Are your kids having the best breakfast options?
Mums want nothing but the best for their children and family. The joy of cooking and the smiles of your children as they tuck in to your dishes are what makes it all worthwhile. However, are you unknowingly serving them food that is low in nutrition and even unhealthy?
Being a mum entails juggling various responsibilities – from finances to parenting, career, and homemaking. What makes it all worth it, though?
Perhaps it’s the smiles and laughter of your family tucking into the delicious feast you prepared for that reunion dinner. Or that time when you packed their favourite lunch and were rewarded with sweet smiles and big hugs.
Food doesn’t just nourish our bodies physically, mums. It can also help you bond with your children.
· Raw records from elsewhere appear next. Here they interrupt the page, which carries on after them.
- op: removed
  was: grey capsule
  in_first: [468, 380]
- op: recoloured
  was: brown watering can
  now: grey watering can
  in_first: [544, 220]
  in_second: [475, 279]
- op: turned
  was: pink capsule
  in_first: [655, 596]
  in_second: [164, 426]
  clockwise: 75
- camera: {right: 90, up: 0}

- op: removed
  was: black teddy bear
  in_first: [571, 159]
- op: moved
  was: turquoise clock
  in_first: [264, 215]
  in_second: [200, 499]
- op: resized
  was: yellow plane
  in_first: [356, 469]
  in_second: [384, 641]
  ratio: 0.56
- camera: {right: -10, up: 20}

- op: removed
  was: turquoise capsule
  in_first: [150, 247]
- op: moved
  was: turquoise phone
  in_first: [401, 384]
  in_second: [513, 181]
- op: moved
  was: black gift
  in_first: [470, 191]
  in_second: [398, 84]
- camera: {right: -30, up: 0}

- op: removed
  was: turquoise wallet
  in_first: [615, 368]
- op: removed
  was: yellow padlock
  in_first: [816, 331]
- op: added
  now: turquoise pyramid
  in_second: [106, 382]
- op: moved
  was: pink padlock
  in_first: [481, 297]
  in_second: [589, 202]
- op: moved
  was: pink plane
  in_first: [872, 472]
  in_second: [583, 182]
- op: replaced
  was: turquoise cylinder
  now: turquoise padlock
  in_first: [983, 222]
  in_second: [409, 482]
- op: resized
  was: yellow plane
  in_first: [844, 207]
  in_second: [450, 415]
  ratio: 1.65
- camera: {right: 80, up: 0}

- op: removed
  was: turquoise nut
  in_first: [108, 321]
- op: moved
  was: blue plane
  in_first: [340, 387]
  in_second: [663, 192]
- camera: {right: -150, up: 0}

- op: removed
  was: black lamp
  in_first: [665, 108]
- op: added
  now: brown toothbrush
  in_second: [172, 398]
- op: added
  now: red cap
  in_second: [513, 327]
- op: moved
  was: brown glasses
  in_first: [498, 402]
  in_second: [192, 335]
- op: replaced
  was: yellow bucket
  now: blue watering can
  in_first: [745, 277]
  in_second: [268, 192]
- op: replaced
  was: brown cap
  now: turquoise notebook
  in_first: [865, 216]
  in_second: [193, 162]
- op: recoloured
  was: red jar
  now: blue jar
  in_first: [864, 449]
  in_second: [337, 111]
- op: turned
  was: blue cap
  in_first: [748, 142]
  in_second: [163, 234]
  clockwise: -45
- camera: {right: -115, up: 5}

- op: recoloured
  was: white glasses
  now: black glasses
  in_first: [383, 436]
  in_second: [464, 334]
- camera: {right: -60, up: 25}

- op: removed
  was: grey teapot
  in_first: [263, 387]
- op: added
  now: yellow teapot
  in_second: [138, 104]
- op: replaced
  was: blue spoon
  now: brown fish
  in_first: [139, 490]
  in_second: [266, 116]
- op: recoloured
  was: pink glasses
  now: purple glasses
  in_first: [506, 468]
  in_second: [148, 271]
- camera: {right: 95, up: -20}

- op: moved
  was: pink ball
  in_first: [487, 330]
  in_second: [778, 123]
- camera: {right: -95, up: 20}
However, are you aware of how much carbohydrates there are in what you are feeding your children? Can you be sure that yoghurt or braised pork chop is healthy?
There are hidden sugars in dishes all around us. But not all hope is lost: There are sources of unrefined sugars (the good kind!) in wholemeal carbohydrates.
But first, we need to understand what whole grains are…
Whole Grains* vs Refined Sugars
Whole grains are the seeds of cereal plants (think of wheat, barley and oats). When found in nature, these grains have three different layers: the endosperm, bran and germ.
However, whole grains can also be refined. This is the process that takes place in mills and makes it into white flour, which is used to bake the bread we all know and love.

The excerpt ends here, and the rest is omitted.